With the new set of parameters, the clean recall climbs more slowly, only reaching 50% by the 5 second clip, and not plateauing like the first run. Unfortunately, the current set of parameters didn’t match any of the noisy clips. So I ran a couple more experiments before finding a set of parameters that matched noisy clips.
Run N
Well, to be honest, I lied. I ran the experiment about a hundred more times, on different data sets, with different parameters, and couldn’t get clean and noisy data to match at the same time. I tried the following: ignoring low frequencies (just background noise), ignoring high frequencies (reducing the fingerprint peaks to only the human voice range), or narrowing the fingerprint matching. Something more drastic was necessary.

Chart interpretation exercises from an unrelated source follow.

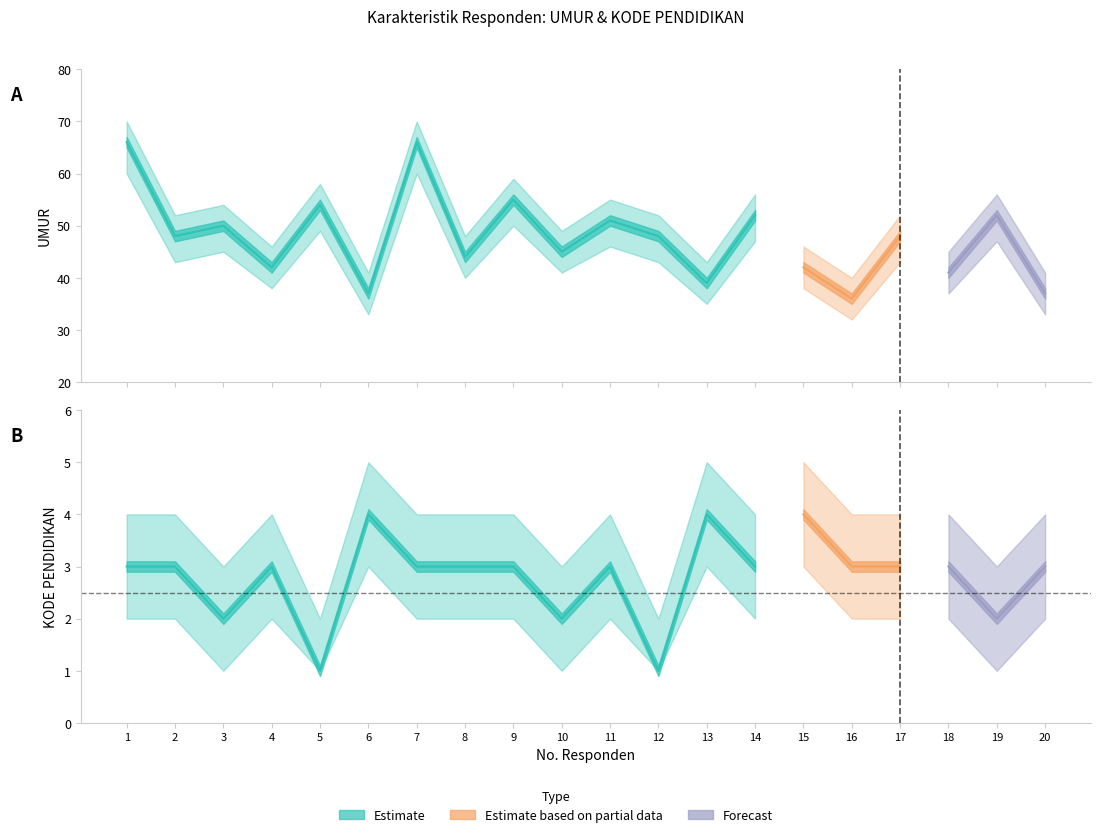

List the series in order of their overall mean, lowest first.

KODE, UMUR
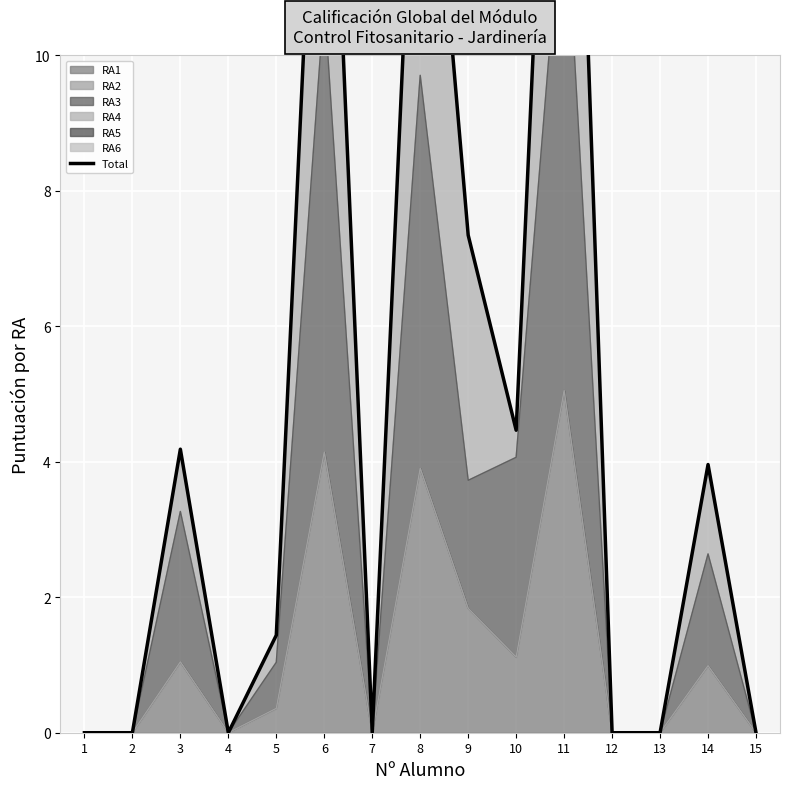

Which has a higher value, 10 or 3?

10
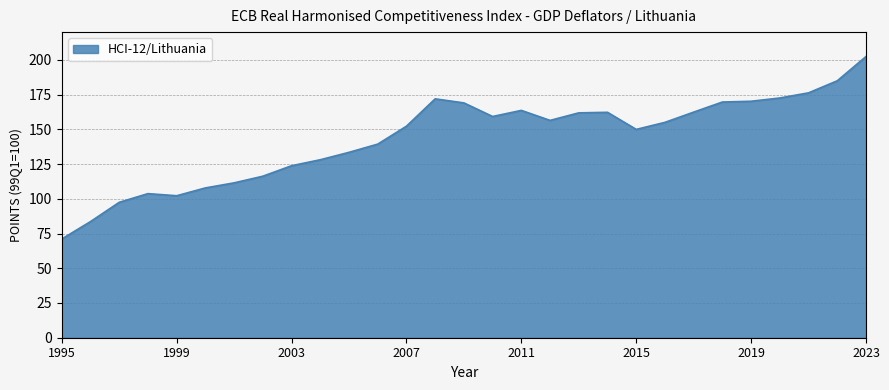

What is the greatest value displayed?

202.4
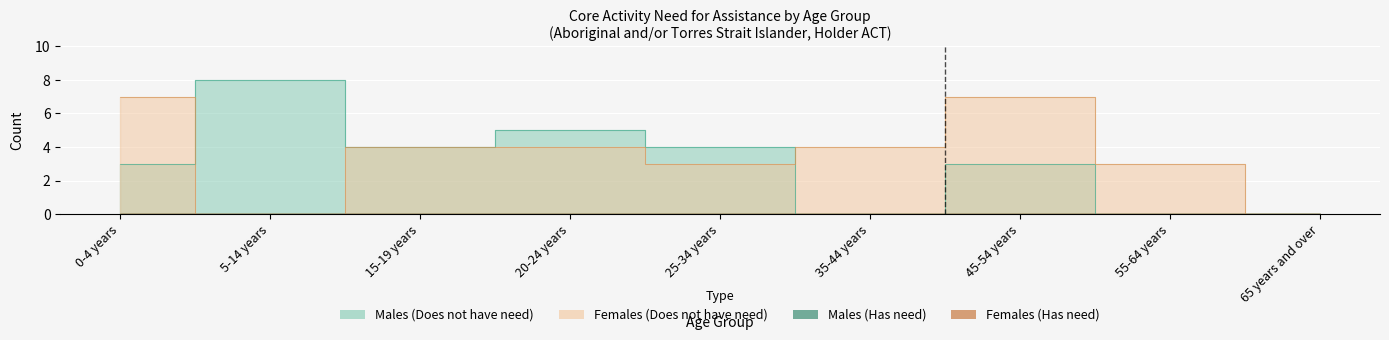

How many values in Females_does_not_have are above zero?

7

So I began looking at the peaks. In the below image the peaks-fingerprints generated from the clip are red, and the fingerprint-peaks from the episode are green. The further away from one-another, the less likely they will be a match.

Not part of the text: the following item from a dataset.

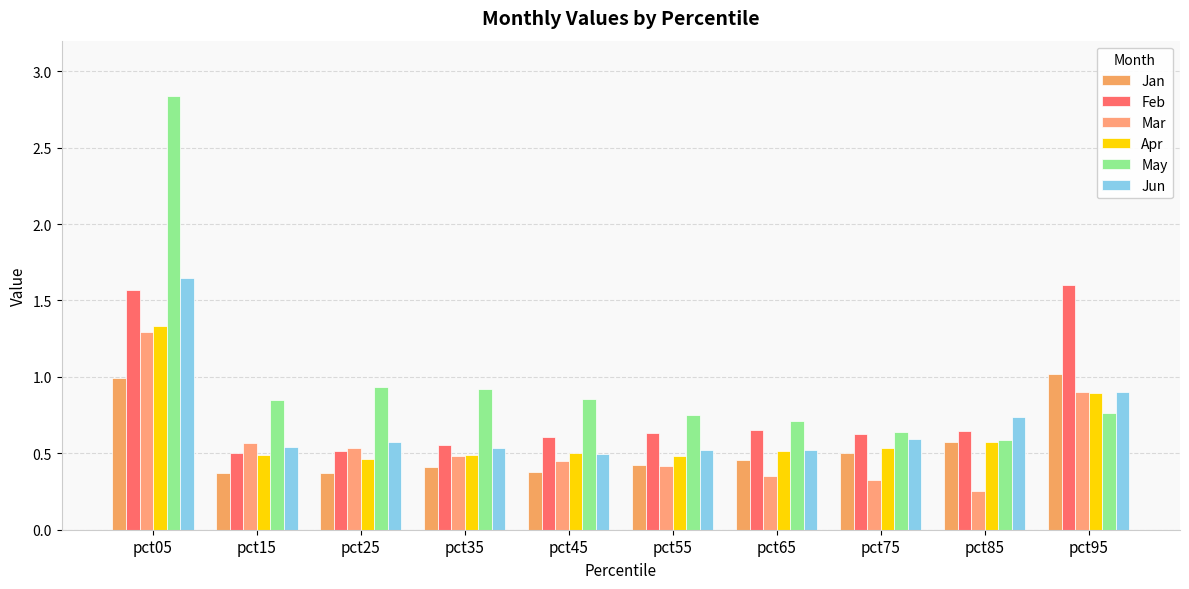

At which category is the sum across all series the highest?

pct05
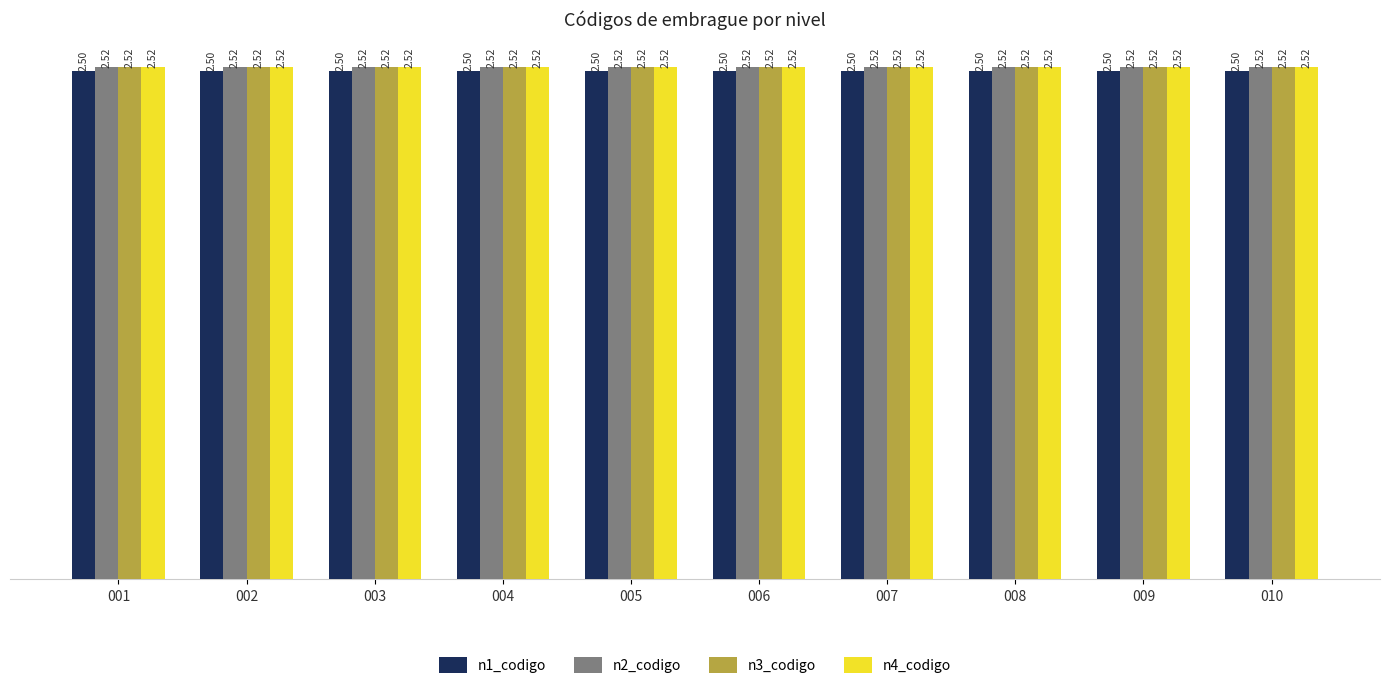

What are all the series names shown in the legend?

n1_codigo, n2_codigo, n3_codigo, n4_codigo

When the green peaks are close to the red peaks there is a match. Looking at the data, I was able to find clean clips that had matches with this data, and noisy clips that did not. As you can see, most of the fingerprints from the noisy clips are totally different. The background noise added to the clips changes the characteristics of the clip so much that it’s unlikely they’ll match. So the next approach I tried was to threshold the matches. As long as there were N fingerprints that matched, where N is a function of the clip length, the clip should be classified as a match.
Result
That did it! Once I calculated the probability of peak fingerprints matching, the clips were mostly correctly identified. With the right calibration, I can get 100% recall/precision on clean clips, 60-80% recall/precision on light-noise clips, 40-60% recall/precision on medium-noise clips, and 10-20% recall/precision on heavy-noise clips.
Folder Structure
The directory structure is like this:
/acousticfingerprint.py
/data
/episodes
/s1
/e1.wav
/e2.wav
...
/s2
/e1.wav
/e2.wav
...
...
/clips
/s1_e1_13320.wav
/s1_e2_107250.wav
...
/s2_e21_38325.wav
...
Python Function
def find_2D_peaks(arr2D, amp_min=DEFAULT_AMP_MIN,
peak_range=DEFAULT_RANGE):
struct = generate_binary_structure(2, 1)
neighborhood = iterate_structure(struct, peak_range)

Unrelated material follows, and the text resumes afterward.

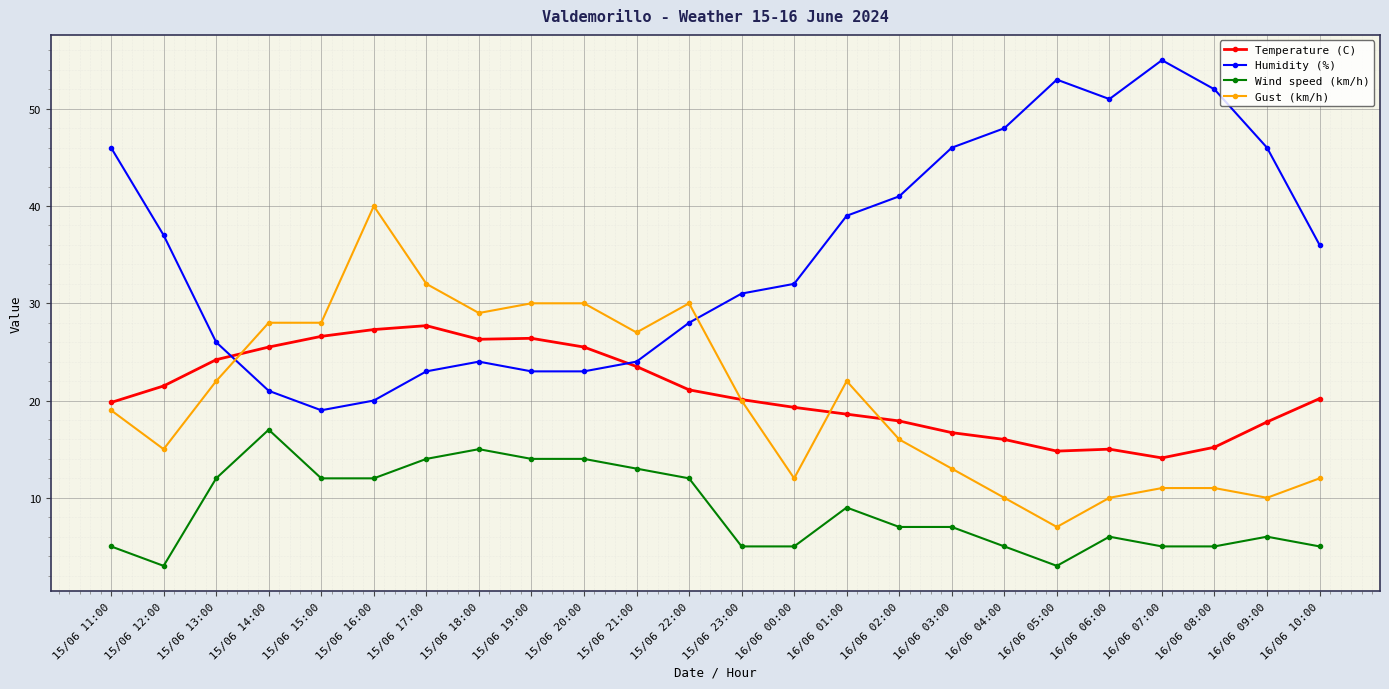

Is the value of Gust (km/h) at 15/06 19:00 greater than the value of Temperature (C) at 15/06 15:00?

Yes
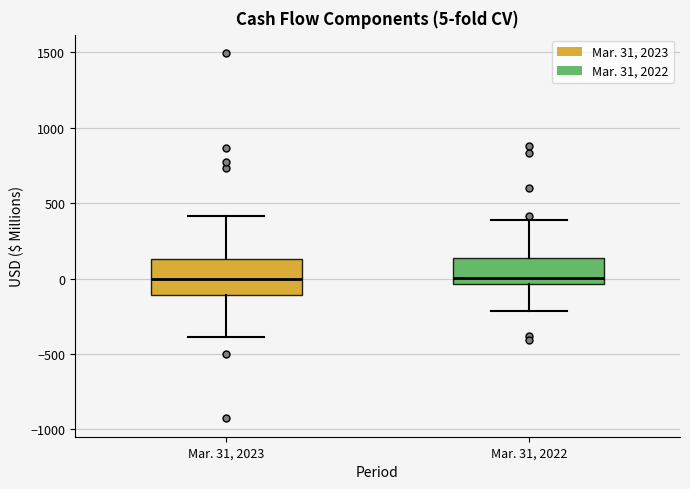

Comparing the boxes themselves (not the whiskers), which one is the tallest?

Mar. 31, 2023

local_max = maximum_filter(arr2D, footprint=neighborhood) == arr2D
background = (arr2D == 0)
eroded_background = binary_erosion(background,
structure=neighborhood,
border_value=1)
detected_peaks = local_max - eroded_background
amps = arr2D[detected_peaks]
j, i = np.where(detected_peaks)
amps = amps.flatten()
peaks = zip(i, j, amps)
peaks_filtered = [x for x in peaks if x[2] > amp_min]
frequency_idx = [x[1] for x in peaks_filtered]
time_idx = [x[0] for x in peaks_filtered]
return zip(frequency_idx, time_idx)
I’d love to write more about this, but I’ve reached my time-limit. That’s all for now.